→ **GOAL**:
Rewrite the records from the start through the line containing "v(720, 400) *", renaming "skLineSegment" to "skSegment" and leaving everything else unchanged.

→ **LISTED ENTRIES**:
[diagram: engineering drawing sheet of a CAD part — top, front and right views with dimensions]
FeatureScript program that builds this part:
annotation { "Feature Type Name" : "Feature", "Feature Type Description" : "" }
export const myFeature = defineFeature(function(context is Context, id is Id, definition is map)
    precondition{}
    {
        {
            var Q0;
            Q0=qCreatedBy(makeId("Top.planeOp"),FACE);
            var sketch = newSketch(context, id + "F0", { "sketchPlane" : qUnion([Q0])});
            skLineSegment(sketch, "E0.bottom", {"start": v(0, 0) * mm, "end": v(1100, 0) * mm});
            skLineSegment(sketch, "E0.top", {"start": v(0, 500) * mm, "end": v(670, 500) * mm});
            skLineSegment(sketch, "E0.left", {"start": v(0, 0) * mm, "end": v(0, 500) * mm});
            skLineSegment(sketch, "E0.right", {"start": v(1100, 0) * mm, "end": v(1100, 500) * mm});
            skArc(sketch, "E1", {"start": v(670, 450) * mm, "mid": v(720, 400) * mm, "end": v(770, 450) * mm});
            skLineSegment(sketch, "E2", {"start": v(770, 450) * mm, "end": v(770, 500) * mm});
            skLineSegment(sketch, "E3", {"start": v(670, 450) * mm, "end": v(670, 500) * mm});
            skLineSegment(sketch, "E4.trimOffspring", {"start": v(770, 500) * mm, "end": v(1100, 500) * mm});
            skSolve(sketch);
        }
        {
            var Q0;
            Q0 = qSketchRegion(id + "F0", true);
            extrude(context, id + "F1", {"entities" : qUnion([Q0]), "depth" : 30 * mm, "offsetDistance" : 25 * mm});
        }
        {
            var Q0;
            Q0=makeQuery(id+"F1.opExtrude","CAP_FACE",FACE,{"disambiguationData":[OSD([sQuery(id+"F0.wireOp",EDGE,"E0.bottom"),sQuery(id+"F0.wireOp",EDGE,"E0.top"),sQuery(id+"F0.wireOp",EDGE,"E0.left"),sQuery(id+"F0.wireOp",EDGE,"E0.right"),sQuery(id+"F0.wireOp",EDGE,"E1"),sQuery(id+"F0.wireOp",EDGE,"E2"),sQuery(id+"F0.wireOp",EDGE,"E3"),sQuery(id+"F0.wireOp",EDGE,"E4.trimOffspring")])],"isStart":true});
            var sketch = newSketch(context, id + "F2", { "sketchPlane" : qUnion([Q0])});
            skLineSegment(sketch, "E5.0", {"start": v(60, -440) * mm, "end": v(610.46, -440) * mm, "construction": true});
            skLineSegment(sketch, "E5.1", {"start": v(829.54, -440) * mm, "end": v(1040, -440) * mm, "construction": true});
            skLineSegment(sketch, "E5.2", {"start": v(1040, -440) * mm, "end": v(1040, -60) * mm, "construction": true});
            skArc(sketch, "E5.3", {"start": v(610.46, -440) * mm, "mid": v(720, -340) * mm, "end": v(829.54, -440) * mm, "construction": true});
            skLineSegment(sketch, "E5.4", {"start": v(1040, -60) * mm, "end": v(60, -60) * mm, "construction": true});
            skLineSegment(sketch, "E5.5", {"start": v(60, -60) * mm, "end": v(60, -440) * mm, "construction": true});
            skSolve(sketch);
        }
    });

→ **RESULT BELOW**:
[diagram: engineering drawing sheet of a CAD part — top, front and right views with dimensions]
FeatureScript program that builds this part:
annotation { "Feature Type Name" : "Feature", "Feature Type Description" : "" }
export const myFeature = defineFeature(function(context is Context, id is Id, definition is map)
    precondition{}
    {
        {
            var Q0;
            Q0=qCreatedBy(makeId("Top.planeOp"),FACE);
            var sketch = newSketch(context, id + "F0", { "sketchPlane" : qUnion([Q0])});
            skSegment(sketch, "E0.bottom", {"start": v(0, 0) * mm, "end": v(1100, 0) * mm});
            skSegment(sketch, "E0.top", {"start": v(0, 500) * mm, "end": v(670, 500) * mm});
            skSegment(sketch, "E0.left", {"start": v(0, 0) * mm, "end": v(0, 500) * mm});
            skSegment(sketch, "E0.right", {"start": v(1100, 0) * mm, "end": v(1100, 500) * mm});
            skArc(sketch, "E1", {"start": v(670, 450) * mm, "mid": v(720, 400) * mm, "end": v(770, 450) * mm});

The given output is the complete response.